The pygmy slow loris is traded mainly for its purported medicinal properties, for the pet trade, or, to a lesser extent, as food for local consumption. According to a 2003 report, the animals were sold for 30,000–50,000 Vietnamese đồng (US$1.50–2.50 or €1.10–1.80). Other reports have found them to cost US$2–10. In Cambodia, the species is used in Traditional Khmer Medicine. Surveys conducted at Cambodian markets showed that the species was the third most common mammal for sale, offered at prices ranging from US$0.85–6.25 (€0.65–4.70). In Vietnam, the pygmy slow loris is used for food, medicine, and often as a pet and is among the most frequently sold species. Formerly, hundreds of pygmy lorises were traded monthly in major markets, but recently numbers seem to have decreased, due to shortages in supply. In southern Vietnam, lorises are among the most popular wildlife dishes in wildlife meat restaurants.

Exporting countries reported a total of 111 pygmy slow lorises traded internationally between 1977 and 2004, whereas importing countries reported 131 animals. In Laos, large numbers of native lorises are exported to Vietnam. In Japan, pet shops occasionally offer pygmy slow lorises for US$2,000–3,800 (€1,500–2,800).

There are also parts and derivatives of pygmy lorises in trade, such as the skin and the hair. All parts of the animal are used in traditional Khmer medicine. In Vietnam, medicine such as bone glue of monkey, is mainly produced by local people, but a smaller portion is also destined for restaurants or sold to visitors. The species is especially used for the assumed medicinal value of its hair. Traders have reported that they have difficulty keeping pace with demand—one trader claimed to have sold nearly 1,200 pygmy slow lorises during 2001–2002. In Cambodia, the deeply rooted tradition of using the Bengal and pygmy slow loris in traditional medicine is widespread, and the pygmy slow loris is the most commonly requested animal in traditional medicine shops in Cambodia's capital, Phnom Penh.

Illegal trade routes are known to exist from Cambodia, to Laos, Thailand, and Vietnam, with much of this trade destined for China.

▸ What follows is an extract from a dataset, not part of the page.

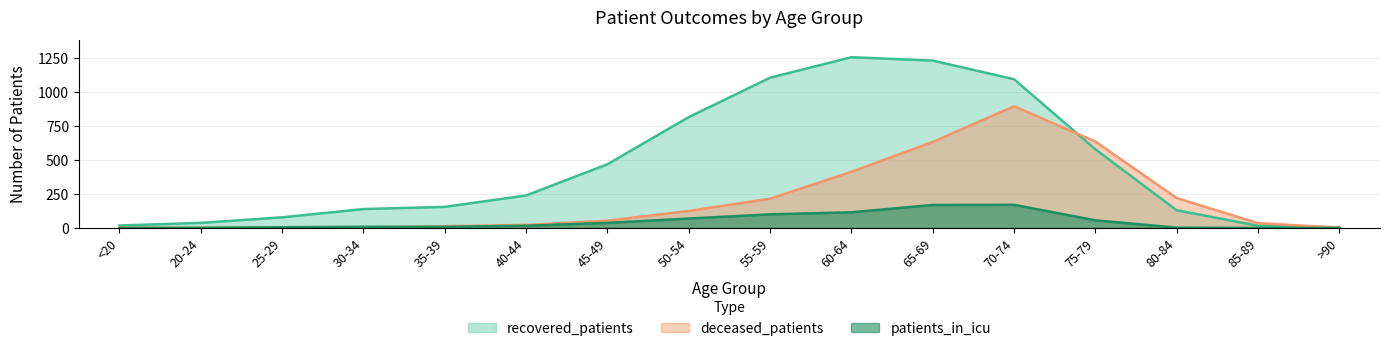

At which label does deceased_patients first exceed 53?

50-54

Surveys from 1998 and 1999 show that 80 to 90 animals were imported from Vietnam though Hekou Port into Yunnan province, making it the most commonly recorded animal in the surveys. China is the primary destination of most Vietnamese slow lorises, although they are also smuggled to other countries, including Taiwan. In one noted incident, 102 animals were confiscated during transit to Ho Chi Minh City in August 1993; of these, only four survived. Pygmy lorises may cost up to US$400 on the Taiwanese pet market. In the USA, occasionally, pygmy lorises smuggled from Vietnam have been confiscated. The Endangered Primate Rescue Centre reports that the pygmy slow loris is the most often rescued species, which reflects their abundance in trade. In Europe, illegal purchases have been reported from Germany, the Netherlands, Poland, and Moscow.

==In captivity==
The first documented pygmy slow loris in North America was kept at Hawaii's Honolulu Zoo in 1968. In 1986, about 37 pygmy lorises were exported from Vietnam and Laos to Sweden. A year later, several pairs caught from the wild were transferred to zoos in Cincinnati, San Diego, and the Duke Lemur Center. In 1994, the Association of Zoos and Aquariums established a Species Survival Plan for the species, following a proposal by the Global Captive Action Plan for Primates to create a breeding program to maintain its genetic diversity. As of 2008, the captive population in North America had grown to 74 individuals, with most of them born at the San Diego Zoo; as of 2013, the species is the most common lorisid primate kept in North American zoos. About 175 pygmy lorises live in breeding facilities worldwide.